The Greens are calling for the Government to develop guidelines for corporate sponsorship of government departments, after revelations that the Police are handing out McDonald's vouchers to school kids.

In response to a question for written answer from Green Health Spokesperson Sue Kedgley, Police Minister George Hawkins has confirmed that Police Education Officers use McDonald's vouchers to reward children on school safety traffic teams who monitor school crossings. A Wellington cyclist was also given a voucher recently by a Police Officer for good cycling behaviour.

"Given that one of the Government's key health goals is to reduce obesity, diabetes and dental decay, why are government departments accepting sponsorship, and handing out vouchers, from companies that sell food which contributes to these conditions?

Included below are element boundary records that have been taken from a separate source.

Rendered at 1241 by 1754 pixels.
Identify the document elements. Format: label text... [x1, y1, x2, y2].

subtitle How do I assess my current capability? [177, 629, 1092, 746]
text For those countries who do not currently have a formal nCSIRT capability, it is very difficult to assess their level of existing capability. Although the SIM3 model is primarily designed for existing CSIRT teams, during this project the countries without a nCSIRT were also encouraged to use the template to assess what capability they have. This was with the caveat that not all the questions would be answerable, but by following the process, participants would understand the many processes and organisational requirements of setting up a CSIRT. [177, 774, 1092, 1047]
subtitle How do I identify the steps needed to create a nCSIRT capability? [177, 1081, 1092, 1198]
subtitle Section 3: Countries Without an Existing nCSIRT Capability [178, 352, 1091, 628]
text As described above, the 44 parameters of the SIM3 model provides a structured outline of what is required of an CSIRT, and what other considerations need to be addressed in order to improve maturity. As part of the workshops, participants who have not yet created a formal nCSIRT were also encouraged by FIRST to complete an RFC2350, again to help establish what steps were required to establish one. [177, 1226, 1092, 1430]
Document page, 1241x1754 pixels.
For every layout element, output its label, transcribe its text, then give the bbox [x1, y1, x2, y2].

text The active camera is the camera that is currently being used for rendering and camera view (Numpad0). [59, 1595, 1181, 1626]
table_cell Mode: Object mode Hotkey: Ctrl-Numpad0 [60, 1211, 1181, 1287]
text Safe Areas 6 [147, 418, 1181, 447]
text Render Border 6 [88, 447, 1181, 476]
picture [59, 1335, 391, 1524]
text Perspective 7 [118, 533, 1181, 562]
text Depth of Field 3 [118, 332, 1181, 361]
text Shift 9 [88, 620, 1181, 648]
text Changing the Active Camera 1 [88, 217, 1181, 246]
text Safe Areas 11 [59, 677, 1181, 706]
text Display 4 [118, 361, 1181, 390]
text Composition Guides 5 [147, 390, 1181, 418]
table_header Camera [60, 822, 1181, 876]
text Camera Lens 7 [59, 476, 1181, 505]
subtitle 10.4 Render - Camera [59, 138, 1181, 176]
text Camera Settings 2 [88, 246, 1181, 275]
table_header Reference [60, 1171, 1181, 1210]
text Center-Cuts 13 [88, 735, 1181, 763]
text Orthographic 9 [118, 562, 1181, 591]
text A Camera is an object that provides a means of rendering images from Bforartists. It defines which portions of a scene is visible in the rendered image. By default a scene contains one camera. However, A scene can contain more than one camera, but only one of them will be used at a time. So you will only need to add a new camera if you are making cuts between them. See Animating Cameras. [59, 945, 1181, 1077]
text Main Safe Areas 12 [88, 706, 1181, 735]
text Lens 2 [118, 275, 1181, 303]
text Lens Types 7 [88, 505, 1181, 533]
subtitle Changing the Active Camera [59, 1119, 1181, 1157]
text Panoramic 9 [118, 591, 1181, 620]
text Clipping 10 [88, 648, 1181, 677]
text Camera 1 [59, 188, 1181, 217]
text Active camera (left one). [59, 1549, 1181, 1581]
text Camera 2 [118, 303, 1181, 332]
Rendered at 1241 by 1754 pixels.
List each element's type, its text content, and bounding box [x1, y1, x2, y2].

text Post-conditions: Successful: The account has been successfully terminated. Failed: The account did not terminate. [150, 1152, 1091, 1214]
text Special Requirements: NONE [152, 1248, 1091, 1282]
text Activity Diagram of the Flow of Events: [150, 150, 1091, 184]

"While I think it's a great idea to reward kids for contributing to the community, it makes no sense to do so in a way that encourages bad eating habits. Why not give them vouchers for snazzy water bottles or skipping ropes or sports equipment or healthy food at local stores?"

Ms Kedgley said the problem was broader than the Police.

"Sponsorship for unhealthy food and drink pervades many government institutions, from the Health Ministry's mobile dental health service, to billboards in schools, to labels on school sports equipment. What we need is a state sector-wide standard, which makes clear that the Government won't allow public institutions to be used as a vehicle for promoting unhealthy eating and drinking habits.

"At present, government departments seem to be accepting sponsorships from corporations on an ad hoc basis and without any thought to potential conflicts of interest or the health implications of some of these sponsorship deals.

"Such sponsorship deals are hugely counter-productive. What we need is for the Government to set out guidelines across the state sector which outline parameters for what sponsorship is acceptable and what sponsorship is not."